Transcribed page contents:
-- -- --

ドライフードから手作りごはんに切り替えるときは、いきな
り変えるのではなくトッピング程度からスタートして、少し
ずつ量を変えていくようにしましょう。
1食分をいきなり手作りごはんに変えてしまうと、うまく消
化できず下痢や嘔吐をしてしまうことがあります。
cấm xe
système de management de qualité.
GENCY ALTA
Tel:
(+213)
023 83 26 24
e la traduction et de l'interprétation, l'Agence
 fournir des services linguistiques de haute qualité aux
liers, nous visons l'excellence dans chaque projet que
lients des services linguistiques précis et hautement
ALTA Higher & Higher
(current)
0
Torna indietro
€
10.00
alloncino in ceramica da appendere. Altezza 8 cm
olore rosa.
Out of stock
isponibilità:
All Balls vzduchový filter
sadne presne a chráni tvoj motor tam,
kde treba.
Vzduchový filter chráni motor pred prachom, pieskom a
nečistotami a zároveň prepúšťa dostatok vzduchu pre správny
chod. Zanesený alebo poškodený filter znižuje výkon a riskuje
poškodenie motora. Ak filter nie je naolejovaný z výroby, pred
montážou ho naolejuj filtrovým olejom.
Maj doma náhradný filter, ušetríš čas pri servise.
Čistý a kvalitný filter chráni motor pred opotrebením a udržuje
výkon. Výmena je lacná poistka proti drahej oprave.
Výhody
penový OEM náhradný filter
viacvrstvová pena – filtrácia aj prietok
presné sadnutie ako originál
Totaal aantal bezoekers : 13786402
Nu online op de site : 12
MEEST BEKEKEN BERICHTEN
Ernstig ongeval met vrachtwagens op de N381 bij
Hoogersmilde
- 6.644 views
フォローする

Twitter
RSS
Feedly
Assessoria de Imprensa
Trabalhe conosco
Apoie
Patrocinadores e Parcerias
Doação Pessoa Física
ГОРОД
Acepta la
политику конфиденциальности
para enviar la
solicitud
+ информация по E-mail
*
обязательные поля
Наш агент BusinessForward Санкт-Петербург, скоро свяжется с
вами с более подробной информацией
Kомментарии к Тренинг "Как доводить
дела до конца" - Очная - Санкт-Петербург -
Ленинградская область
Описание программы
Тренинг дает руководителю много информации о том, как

-- -- --

What you need to do: Turn the lines from all the rows above into a Markdown table with the columns Number and Line text, giving each line its own row number. Leave out blank lines.

Answer space:
| Number | Line text |
|---|---|
| 1 | ドライフードから手作りごはんに切り替えるときは、いきな |
| 2 | り変えるのではなくトッピング程度からスタートして、少し |
| 3 | ずつ量を変えていくようにしましょう。 |
| 4 | 1食分をいきなり手作りごはんに変えてしまうと、うまく消 |
| 5 | 化できず下痢や嘔吐をしてしまうことがあります。 |
| 6 | cấm xe |
| 7 | système de management de qualité. |
| 8 | GENCY ALTA |
| 9 | Tel: |
| 10 | (+213) |
| 11 | 023 83 26 24 |
| 12 | e la traduction et de l'interprétation, l'Agence |
| 13 |  fournir des services linguistiques de haute qualité aux |
| 14 | liers, nous visons l'excellence dans chaque projet que |
| 15 | lients des services linguistiques précis et hautement |
| 16 | ALTA Higher & Higher |
| 17 | (current) |
| 18 | 0 |
| 19 | Torna indietro |
| 20 | € |
| 21 | 10.00 |
| 22 | alloncino in ceramica da appendere. Altezza 8 cm |
| 23 | olore rosa. |
| 24 | Out of stock |
| 25 | isponibilità: |
| 26 | All Balls vzduchový filter |
| 27 | sadne presne a chráni tvoj motor tam, |
| 28 | kde treba. |
| 29 | Vzduchový filter chráni motor pred prachom, pieskom a |
| 30 | nečistotami a zároveň prepúšťa dostatok vzduchu pre správny |
| 31 | chod. Zanesený alebo poškodený filter znižuje výkon a riskuje |
| 32 | poškodenie motora. Ak filter nie je naolejovaný z výroby, pred |
| 33 | montážou ho naolejuj filtrovým olejom. |
| 34 | Maj doma náhradný filter, ušetríš čas pri servise. |
| 35 | Čistý a kvalitný filter chráni motor pred opotrebením a udržuje |
| 36 | výkon. Výmena je lacná poistka proti drahej oprave. |
| 37 | Výhody |
| 38 | penový OEM náhradný filter |
| 39 | viacvrstvová pena – filtrácia aj prietok |
| 40 | presné sadnutie ako originál |
| 41 | Totaal aantal bezoekers : 13786402 |
| 42 | Nu online op de site : 12 |
| 43 | MEEST BEKEKEN BERICHTEN |
| 44 | Ernstig ongeval met vrachtwagens op de N381 bij |
| 45 | Hoogersmilde |
| 46 | - 6.644 views |
| 47 | フォローする |
| 48 |  |
| 49 | Twitter |
| 50 | RSS |
| 51 | Feedly |
| 52 | Assessoria de Imprensa |
| 53 | Trabalhe conosco |
| 54 | Apoie |
| 55 | Patrocinadores e Parcerias |
| 56 | Doação Pessoa Física |
| 57 | ГОРОД |
| 58 | Acepta la |
| 59 | политику конфиденциальности |
| 60 | para enviar la |
| 61 | solicitud |
| 62 | + информация по E-mail |
| 63 | * |
| 64 | обязательные поля |
| 65 | Наш агент BusinessForward Санкт-Петербург, скоро свяжется с |
| 66 | вами с более подробной информацией |
| 67 | Kомментарии к Тренинг "Как доводить |
| 68 | дела до конца" - Очная - Санкт-Петербург - |
| 69 | Ленинградская область |
| 70 | Описание программы |
| 71 | Тренинг дает руководителю много информации о том, как |